Verifying PCI DSS Scope: Hunting for Credit Card Numbers

PCI DSS requires that the scope of assessment must be checked to make sure the scope is accurate. This check must also be carried out every year. Even if the documented scope means that no cardholder data is stored, there still may be some cardholder details that have been inadvertently left in documents. These credit card details may either be left over from activities prior to working towards PCI DSS compliance, or it may be that company credit card procedures have been breached. There are some good tools out there that search for cardholder data on PCs and networks, however I was looking for something that could easily run standalone on individual PCs and search a hard drive relatively quickly. Dionach developed PANhunt, which does exactly that. It is a Python script that is easily converted to a standalone executable, which can then be run off a USB stick.
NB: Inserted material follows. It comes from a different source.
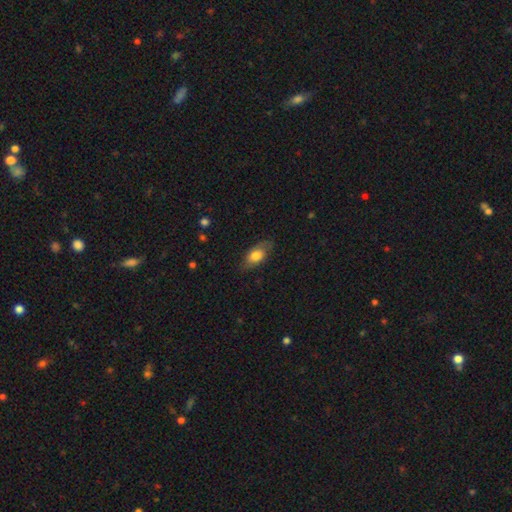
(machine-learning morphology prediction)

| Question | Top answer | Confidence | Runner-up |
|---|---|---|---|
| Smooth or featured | smooth | 73% | featured or disk (20%) |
PANhunt uses simple regular expressions to look for Visa, MasterCard and American Express card numbers in document and email files such as Word documents, Excel spread sheets, TXT files, XML and PST files. PANhunt also searches ZIP files recursively. PANhunt will create a report listing masked PANs found. Some system files do generate false positives, but Windows system folders are excluded by default. The current release will not search Access databases, but will list where they are located. The scripts and instructions can be found at https://github.com/Dionach/PANhunt. Technically, searching across a C:\ drive for files with a certain extension is straightforward in Python. PANhunt treats documents as text files, or in the case of DOCX and XLSX as ZIP files. Text files can be easily searched using regular expressions to match the different credit card types. The PST format was more challenging. Microsoft has published the PST file format as an open specification here: https://msdn.microsoft.com/en-us/library/ff385210. There are some code libraries out there in different languages such as Java, and C#, however they didn’t provide everything needed, weren’t in Python, or just didn’t work. So, I developed pst.py to parse PST files and so provide access to emails and attachments contained in them. The script supports both ANSI or Unicode PST formats. A few interesting things I learnt about PST files:

  • The published specification is wrong in at least two places about the ANSI format.
  • Setting a PST password does not encrypt anything, it just sets a password property in the PST file. This can be ignored.
  • Recent Microsoft Outlook client versions seem to encode PST data sections by default, so you can’t easily see email text in the raw PST file. The decoding algorithm looks complicated in the specification but reduces to quite a simple substitution algorithm.
  • Hopefully PANhunt will be useful for people who want to easily check if there are any credit card numbers stored on local PCs.